Instructions for the task >> Copy each line of the data below exactly as it appears.

[Bounding box entries]
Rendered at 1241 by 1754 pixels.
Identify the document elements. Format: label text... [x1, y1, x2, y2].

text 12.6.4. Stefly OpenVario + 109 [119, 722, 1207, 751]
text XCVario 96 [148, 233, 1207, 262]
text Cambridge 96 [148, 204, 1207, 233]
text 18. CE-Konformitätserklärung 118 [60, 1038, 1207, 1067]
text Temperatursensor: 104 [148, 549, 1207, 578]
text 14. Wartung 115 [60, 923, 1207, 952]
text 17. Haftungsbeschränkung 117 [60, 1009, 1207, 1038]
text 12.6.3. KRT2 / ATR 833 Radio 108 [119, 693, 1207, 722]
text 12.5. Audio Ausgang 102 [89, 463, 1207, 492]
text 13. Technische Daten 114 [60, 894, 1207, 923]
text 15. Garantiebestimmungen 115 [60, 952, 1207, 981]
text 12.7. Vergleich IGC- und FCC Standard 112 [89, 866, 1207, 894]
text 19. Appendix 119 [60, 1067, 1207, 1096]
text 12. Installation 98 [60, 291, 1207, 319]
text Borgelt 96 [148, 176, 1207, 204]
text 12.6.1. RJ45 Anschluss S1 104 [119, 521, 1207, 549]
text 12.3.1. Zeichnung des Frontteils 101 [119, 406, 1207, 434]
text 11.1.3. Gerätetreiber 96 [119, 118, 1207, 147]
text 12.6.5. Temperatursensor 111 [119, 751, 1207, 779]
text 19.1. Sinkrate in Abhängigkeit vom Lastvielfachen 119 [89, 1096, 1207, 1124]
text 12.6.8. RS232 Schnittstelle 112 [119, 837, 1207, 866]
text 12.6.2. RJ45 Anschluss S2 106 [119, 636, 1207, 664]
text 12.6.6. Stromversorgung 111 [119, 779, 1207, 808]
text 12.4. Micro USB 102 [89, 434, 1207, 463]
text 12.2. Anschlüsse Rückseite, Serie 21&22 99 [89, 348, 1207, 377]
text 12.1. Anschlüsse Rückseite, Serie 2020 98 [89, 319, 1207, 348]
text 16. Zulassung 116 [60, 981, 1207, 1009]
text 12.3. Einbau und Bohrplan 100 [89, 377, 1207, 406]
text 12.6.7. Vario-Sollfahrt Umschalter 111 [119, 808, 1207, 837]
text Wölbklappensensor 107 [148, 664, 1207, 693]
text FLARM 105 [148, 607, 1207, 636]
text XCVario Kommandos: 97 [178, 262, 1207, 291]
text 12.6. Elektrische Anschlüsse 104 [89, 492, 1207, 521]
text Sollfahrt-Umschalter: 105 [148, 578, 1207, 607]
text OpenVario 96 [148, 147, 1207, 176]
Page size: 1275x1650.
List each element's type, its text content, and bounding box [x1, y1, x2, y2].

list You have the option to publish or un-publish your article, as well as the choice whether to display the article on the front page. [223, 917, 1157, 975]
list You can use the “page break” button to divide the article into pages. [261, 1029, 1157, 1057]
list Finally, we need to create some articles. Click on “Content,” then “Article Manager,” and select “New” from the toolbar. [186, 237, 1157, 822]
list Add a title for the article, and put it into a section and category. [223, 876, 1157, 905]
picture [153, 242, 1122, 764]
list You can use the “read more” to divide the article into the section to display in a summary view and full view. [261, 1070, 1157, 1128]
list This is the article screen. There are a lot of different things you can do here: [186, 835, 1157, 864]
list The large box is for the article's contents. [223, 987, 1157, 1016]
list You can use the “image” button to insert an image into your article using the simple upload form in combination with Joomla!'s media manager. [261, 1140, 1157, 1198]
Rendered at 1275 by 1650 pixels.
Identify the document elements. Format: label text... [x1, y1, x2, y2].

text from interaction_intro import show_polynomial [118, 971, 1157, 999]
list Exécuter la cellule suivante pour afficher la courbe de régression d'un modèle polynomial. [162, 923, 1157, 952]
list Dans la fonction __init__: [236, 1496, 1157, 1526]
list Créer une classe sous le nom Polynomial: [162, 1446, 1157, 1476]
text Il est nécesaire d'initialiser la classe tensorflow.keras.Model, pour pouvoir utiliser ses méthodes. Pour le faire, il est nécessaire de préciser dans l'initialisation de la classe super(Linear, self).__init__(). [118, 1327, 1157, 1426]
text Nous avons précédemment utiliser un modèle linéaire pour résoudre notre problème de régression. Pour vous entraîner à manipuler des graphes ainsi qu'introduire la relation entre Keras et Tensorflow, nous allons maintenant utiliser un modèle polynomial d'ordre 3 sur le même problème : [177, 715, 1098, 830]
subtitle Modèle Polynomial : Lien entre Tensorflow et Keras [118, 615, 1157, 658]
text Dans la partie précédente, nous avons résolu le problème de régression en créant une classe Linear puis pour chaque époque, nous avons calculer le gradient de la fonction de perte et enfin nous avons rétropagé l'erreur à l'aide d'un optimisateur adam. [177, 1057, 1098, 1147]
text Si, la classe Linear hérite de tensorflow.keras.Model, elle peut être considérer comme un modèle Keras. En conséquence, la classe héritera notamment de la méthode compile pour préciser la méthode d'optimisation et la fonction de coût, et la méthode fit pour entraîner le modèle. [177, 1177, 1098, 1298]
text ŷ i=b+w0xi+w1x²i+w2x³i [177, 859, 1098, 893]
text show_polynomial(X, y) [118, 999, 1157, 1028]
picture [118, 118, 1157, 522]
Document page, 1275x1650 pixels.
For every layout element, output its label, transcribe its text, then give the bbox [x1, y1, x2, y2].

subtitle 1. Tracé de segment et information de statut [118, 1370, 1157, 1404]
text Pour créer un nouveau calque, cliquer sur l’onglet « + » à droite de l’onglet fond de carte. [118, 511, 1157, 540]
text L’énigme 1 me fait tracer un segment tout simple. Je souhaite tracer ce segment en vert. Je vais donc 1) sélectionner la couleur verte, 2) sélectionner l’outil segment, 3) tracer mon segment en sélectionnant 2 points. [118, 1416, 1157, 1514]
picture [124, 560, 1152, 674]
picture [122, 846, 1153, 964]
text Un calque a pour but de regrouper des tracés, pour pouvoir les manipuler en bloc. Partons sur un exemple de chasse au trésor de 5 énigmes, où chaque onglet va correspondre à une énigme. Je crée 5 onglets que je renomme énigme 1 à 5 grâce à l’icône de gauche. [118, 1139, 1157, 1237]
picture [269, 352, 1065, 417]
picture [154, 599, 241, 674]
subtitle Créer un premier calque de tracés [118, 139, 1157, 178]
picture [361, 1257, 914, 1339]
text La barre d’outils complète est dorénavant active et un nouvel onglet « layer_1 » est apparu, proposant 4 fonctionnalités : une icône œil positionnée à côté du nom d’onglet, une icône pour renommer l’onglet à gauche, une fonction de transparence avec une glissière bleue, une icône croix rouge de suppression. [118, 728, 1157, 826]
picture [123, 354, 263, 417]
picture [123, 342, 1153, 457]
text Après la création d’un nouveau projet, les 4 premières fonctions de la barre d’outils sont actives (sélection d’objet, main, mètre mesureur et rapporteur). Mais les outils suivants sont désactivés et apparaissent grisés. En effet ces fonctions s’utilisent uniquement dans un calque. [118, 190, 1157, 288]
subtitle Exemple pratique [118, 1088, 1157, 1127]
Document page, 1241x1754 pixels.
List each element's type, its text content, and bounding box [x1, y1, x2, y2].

Solution for this problem >>
Rendered at 1241 by 1754 pixels.
Identify the document elements. Format: label text... [x1, y1, x2, y2].

text 12.6.4. Stefly OpenVario + 109 [119, 722, 1207, 751]
text XCVario 96 [148, 233, 1207, 262]
text Cambridge 96 [148, 204, 1207, 233]
text 18. CE-Konformitätserklärung 118 [60, 1038, 1207, 1067]
text Temperatursensor: 104 [148, 549, 1207, 578]
text 14. Wartung 115 [60, 923, 1207, 952]
text 17. Haftungsbeschränkung 117 [60, 1009, 1207, 1038]
text 12.6.3. KRT2 / ATR 833 Radio 108 [119, 693, 1207, 722]
text 12.5. Audio Ausgang 102 [89, 463, 1207, 492]
text 13. Technische Daten 114 [60, 894, 1207, 923]
text 15. Garantiebestimmungen 115 [60, 952, 1207, 981]
text 12.7. Vergleich IGC- und FCC Standard 112 [89, 866, 1207, 894]
text 19. Appendix 119 [60, 1067, 1207, 1096]
text 12. Installation 98 [60, 291, 1207, 319]
text Borgelt 96 [148, 176, 1207, 204]
text 12.6.1. RJ45 Anschluss S1 104 [119, 521, 1207, 549]
text 12.3.1. Zeichnung des Frontteils 101 [119, 406, 1207, 434]
text 11.1.3. Gerätetreiber 96 [119, 118, 1207, 147]
text 12.6.5. Temperatursensor 111 [119, 751, 1207, 779]
text 19.1. Sinkrate in Abhängigkeit vom Lastvielfachen 119 [89, 1096, 1207, 1124]
text 12.6.8. RS232 Schnittstelle 112 [119, 837, 1207, 866]
text 12.6.2. RJ45 Anschluss S2 106 [119, 636, 1207, 664]
text 12.6.6. Stromversorgung 111 [119, 779, 1207, 808]
text 12.4. Micro USB 102 [89, 434, 1207, 463]
text 12.2. Anschlüsse Rückseite, Serie 21&22 99 [89, 348, 1207, 377]
text 12.1. Anschlüsse Rückseite, Serie 2020 98 [89, 319, 1207, 348]
text 16. Zulassung 116 [60, 981, 1207, 1009]
text 12.3. Einbau und Bohrplan 100 [89, 377, 1207, 406]
text 12.6.7. Vario-Sollfahrt Umschalter 111 [119, 808, 1207, 837]
text Wölbklappensensor 107 [148, 664, 1207, 693]
text FLARM 105 [148, 607, 1207, 636]
text XCVario Kommandos: 97 [178, 262, 1207, 291]
text 12.6. Elektrische Anschlüsse 104 [89, 492, 1207, 521]
text Sollfahrt-Umschalter: 105 [148, 578, 1207, 607]
text OpenVario 96 [148, 147, 1207, 176]
Page size: 1275x1650.
List each element's type, its text content, and bounding box [x1, y1, x2, y2].

list You have the option to publish or un-publish your article, as well as the choice whether to display the article on the front page. [223, 917, 1157, 975]
list You can use the “page break” button to divide the article into pages. [261, 1029, 1157, 1057]
list Finally, we need to create some articles. Click on “Content,” then “Article Manager,” and select “New” from the toolbar. [186, 237, 1157, 822]
list Add a title for the article, and put it into a section and category. [223, 876, 1157, 905]
picture [153, 242, 1122, 764]
list You can use the “read more” to divide the article into the section to display in a summary view and full view. [261, 1070, 1157, 1128]
list This is the article screen. There are a lot of different things you can do here: [186, 835, 1157, 864]
list The large box is for the article's contents. [223, 987, 1157, 1016]
list You can use the “image” button to insert an image into your article using the simple upload form in combination with Joomla!'s media manager. [261, 1140, 1157, 1198]
Rendered at 1275 by 1650 pixels.
Identify the document elements. Format: label text... [x1, y1, x2, y2].

text from interaction_intro import show_polynomial [118, 971, 1157, 999]
list Exécuter la cellule suivante pour afficher la courbe de régression d'un modèle polynomial. [162, 923, 1157, 952]
list Dans la fonction __init__: [236, 1496, 1157, 1526]
list Créer une classe sous le nom Polynomial: [162, 1446, 1157, 1476]
text Il est nécesaire d'initialiser la classe tensorflow.keras.Model, pour pouvoir utiliser ses méthodes. Pour le faire, il est nécessaire de préciser dans l'initialisation de la classe super(Linear, self).__init__(). [118, 1327, 1157, 1426]
text Nous avons précédemment utiliser un modèle linéaire pour résoudre notre problème de régression. Pour vous entraîner à manipuler des graphes ainsi qu'introduire la relation entre Keras et Tensorflow, nous allons maintenant utiliser un modèle polynomial d'ordre 3 sur le même problème : [177, 715, 1098, 830]
subtitle Modèle Polynomial : Lien entre Tensorflow et Keras [118, 615, 1157, 658]
text Dans la partie précédente, nous avons résolu le problème de régression en créant une classe Linear puis pour chaque époque, nous avons calculer le gradient de la fonction de perte et enfin nous avons rétropagé l'erreur à l'aide d'un optimisateur adam. [177, 1057, 1098, 1147]
text Si, la classe Linear hérite de tensorflow.keras.Model, elle peut être considérer comme un modèle Keras. En conséquence, la classe héritera notamment de la méthode compile pour préciser la méthode d'optimisation et la fonction de coût, et la méthode fit pour entraîner le modèle. [177, 1177, 1098, 1298]
text ŷ i=b+w0xi+w1x²i+w2x³i [177, 859, 1098, 893]
text show_polynomial(X, y) [118, 999, 1157, 1028]
picture [118, 118, 1157, 522]
Document page, 1275x1650 pixels.
For every layout element, output its label, transcribe its text, then give the bbox [x1, y1, x2, y2].

subtitle 1. Tracé de segment et information de statut [118, 1370, 1157, 1404]
text Pour créer un nouveau calque, cliquer sur l’onglet « + » à droite de l’onglet fond de carte. [118, 511, 1157, 540]
text L’énigme 1 me fait tracer un segment tout simple. Je souhaite tracer ce segment en vert. Je vais donc 1) sélectionner la couleur verte, 2) sélectionner l’outil segment, 3) tracer mon segment en sélectionnant 2 points. [118, 1416, 1157, 1514]
picture [124, 560, 1152, 674]
picture [122, 846, 1153, 964]
text Un calque a pour but de regrouper des tracés, pour pouvoir les manipuler en bloc. Partons sur un exemple de chasse au trésor de 5 énigmes, où chaque onglet va correspondre à une énigme. Je crée 5 onglets que je renomme énigme 1 à 5 grâce à l’icône de gauche. [118, 1139, 1157, 1237]
picture [269, 352, 1065, 417]
picture [154, 599, 241, 674]
subtitle Créer un premier calque de tracés [118, 139, 1157, 178]
picture [361, 1257, 914, 1339]
text La barre d’outils complète est dorénavant active et un nouvel onglet « layer_1 » est apparu, proposant 4 fonctionnalités : une icône œil positionnée à côté du nom d’onglet, une icône pour renommer l’onglet à gauche, une fonction de transparence avec une glissière bleue, une icône croix rouge de suppression. [118, 728, 1157, 826]
picture [123, 354, 263, 417]
picture [123, 342, 1153, 457]
text Après la création d’un nouveau projet, les 4 premières fonctions de la barre d’outils sont actives (sélection d’objet, main, mètre mesureur et rapporteur). Mais les outils suivants sont désactivés et apparaissent grisés. En effet ces fonctions s’utilisent uniquement dans un calque. [118, 190, 1157, 288]
subtitle Exemple pratique [118, 1088, 1157, 1127]
Document page, 1241x1754 pixels.
List each element's type, its text content, and bounding box [x1, y1, x2, y2].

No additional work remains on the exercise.